Realizing that my logic was flawed due to the ambiguity of the report, I modified my script and replaced the UPN as the key in each dictionary with the destination telephone number. What I ended up with is this Python script. It’s quick and dirty since I wasn’t trying anything fancy; I just wanted a quick, sorted listing of our dial-out usage.

import csv


usage_tracker = {}

report_file = "./pstn_report.csv"
with open(report_file, "r", newline="") as csvfile:
    reader = csv.DictReader(csvfile)

    for row in reader:
        if row["Call Type"] == "conf_out":
            seconds = int(row["Duration Seconds"])
            if row["Destination Number"] in usage_tracker.keys():
                usage_tracker[row["Destination Number"]] += seconds
            else:
                usage_tracker[row["Destination Number"]] = seconds

usage_tuple_list = sorted(usage_tracker.items(), key=lambda x: x[1], reverse=True)

total_minutes = 0
for element in usage_tuple_list:
    current_minutes = round(element[1] / 60)
    total_minutes += current_minutes
    print(element[0] + ": " + str(current_minutes))

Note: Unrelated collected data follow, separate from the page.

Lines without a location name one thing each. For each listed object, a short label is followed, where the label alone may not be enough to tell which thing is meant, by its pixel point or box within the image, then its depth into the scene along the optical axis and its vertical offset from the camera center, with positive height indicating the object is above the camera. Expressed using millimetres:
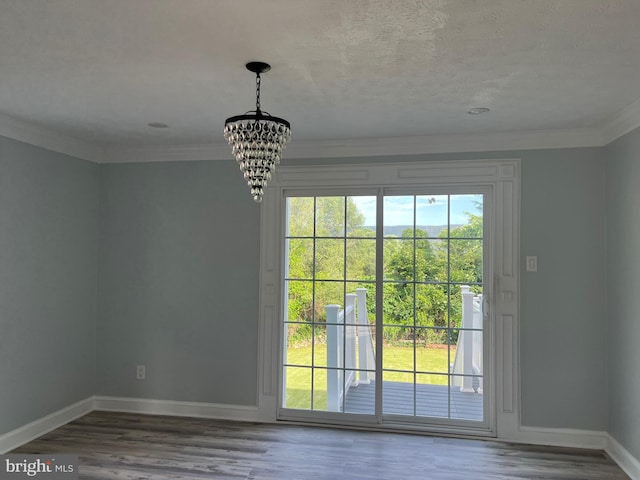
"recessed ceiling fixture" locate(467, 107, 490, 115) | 2973 +1054
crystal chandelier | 2135 +582
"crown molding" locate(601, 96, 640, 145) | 2904 +1016
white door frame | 3613 +170
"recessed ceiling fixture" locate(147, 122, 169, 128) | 3417 +1061
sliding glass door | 3768 -370
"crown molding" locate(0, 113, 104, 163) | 3326 +999
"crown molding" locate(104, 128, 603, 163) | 3525 +1016
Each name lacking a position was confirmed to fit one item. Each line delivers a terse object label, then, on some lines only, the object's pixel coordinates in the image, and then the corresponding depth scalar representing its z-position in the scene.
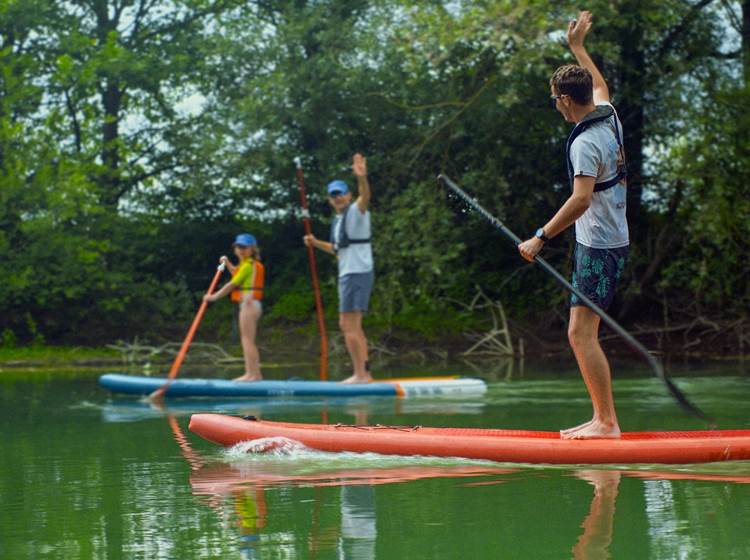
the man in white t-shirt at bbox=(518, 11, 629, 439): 5.46
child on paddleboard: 10.45
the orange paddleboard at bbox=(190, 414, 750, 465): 5.37
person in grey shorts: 10.15
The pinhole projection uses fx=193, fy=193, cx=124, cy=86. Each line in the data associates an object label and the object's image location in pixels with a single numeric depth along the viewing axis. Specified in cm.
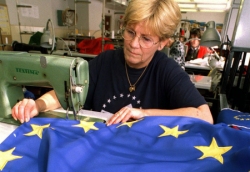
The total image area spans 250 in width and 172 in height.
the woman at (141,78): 92
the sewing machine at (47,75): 78
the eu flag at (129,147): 53
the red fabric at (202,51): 425
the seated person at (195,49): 409
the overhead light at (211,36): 175
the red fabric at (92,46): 313
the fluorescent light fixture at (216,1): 611
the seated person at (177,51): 213
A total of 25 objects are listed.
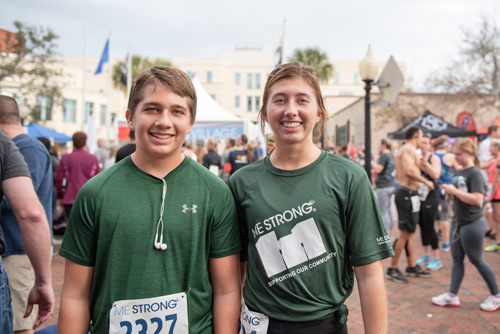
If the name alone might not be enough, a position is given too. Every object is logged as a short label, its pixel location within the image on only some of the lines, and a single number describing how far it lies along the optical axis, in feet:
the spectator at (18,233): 9.33
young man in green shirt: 5.39
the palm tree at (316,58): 129.29
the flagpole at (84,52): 85.77
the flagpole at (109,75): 69.47
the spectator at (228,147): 40.44
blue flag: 68.95
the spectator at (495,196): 21.28
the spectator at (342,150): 42.86
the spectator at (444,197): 23.90
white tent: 36.45
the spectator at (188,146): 19.04
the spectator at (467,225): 14.82
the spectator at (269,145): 30.35
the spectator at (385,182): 25.54
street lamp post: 22.99
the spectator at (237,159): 31.78
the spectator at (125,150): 14.73
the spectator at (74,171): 21.01
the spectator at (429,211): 20.02
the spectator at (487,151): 27.22
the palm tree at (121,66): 129.80
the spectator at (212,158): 31.18
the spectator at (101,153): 37.73
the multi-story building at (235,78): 165.35
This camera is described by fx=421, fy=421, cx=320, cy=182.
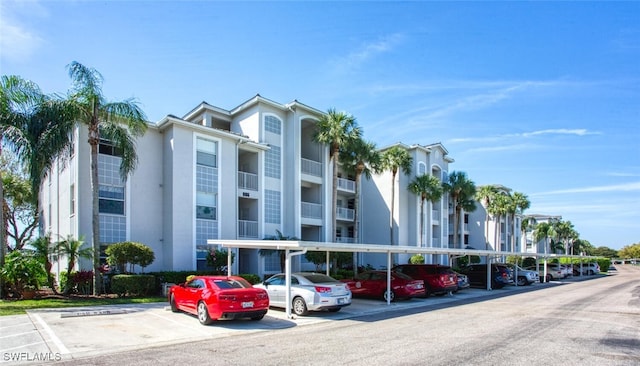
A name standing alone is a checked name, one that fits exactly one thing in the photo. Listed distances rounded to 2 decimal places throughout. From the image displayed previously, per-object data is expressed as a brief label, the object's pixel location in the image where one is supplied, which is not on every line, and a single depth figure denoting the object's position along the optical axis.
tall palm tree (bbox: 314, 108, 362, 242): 29.28
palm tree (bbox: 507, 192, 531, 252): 55.02
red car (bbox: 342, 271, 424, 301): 18.14
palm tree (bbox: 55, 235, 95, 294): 17.84
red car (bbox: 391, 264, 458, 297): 20.06
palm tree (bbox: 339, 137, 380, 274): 31.52
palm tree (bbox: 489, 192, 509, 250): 52.50
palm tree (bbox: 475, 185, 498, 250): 53.22
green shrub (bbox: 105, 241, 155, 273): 18.47
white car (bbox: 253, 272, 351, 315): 13.88
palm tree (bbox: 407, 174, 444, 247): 38.84
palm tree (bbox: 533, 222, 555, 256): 74.88
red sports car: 11.58
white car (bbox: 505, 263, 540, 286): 28.97
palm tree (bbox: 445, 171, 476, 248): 43.78
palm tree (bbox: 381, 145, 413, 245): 36.16
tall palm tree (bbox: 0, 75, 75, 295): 16.88
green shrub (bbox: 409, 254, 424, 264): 36.68
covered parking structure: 13.82
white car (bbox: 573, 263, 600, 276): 46.33
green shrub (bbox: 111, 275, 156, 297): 18.16
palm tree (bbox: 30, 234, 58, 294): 17.80
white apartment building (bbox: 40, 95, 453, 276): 21.23
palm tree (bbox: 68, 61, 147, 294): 18.16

print("============================")
print(total_minutes)

At this point, all I needed to do was figure out who the telephone numbers my script spit out belonged to. Our company maintains a listing of numbers for each employee, so it was simple for me to search it for each entry. This showed us that one employee who was using dial-out heavily for himself as a matter of convenience during the quarantine was using basically all of our minutes.

Aftermath

The main takeaways from this incident are:

  1. Be mindful of the PSTN dial-out pool in Office 365 if you’re doing audioconferencing. I hadn’t thought of it because the O365 instance I managed previously was absolutely massive; this means we had significantly more minutes in the pool for a feature most people never use since the size of the pool is based on license assignment. Keep tabs on it in a smaller organization, especially when everyone is suddenly working remotely.
  2. The report from the legacy Skype admin center is pretty confusing, and it’s easy to mistake who is consuming dial-out minutes. Keep tabs on the destination number(s) in the report to find out who is actually doing it.

That’s it! Stay pink (from a socially acceptable distance, of course.)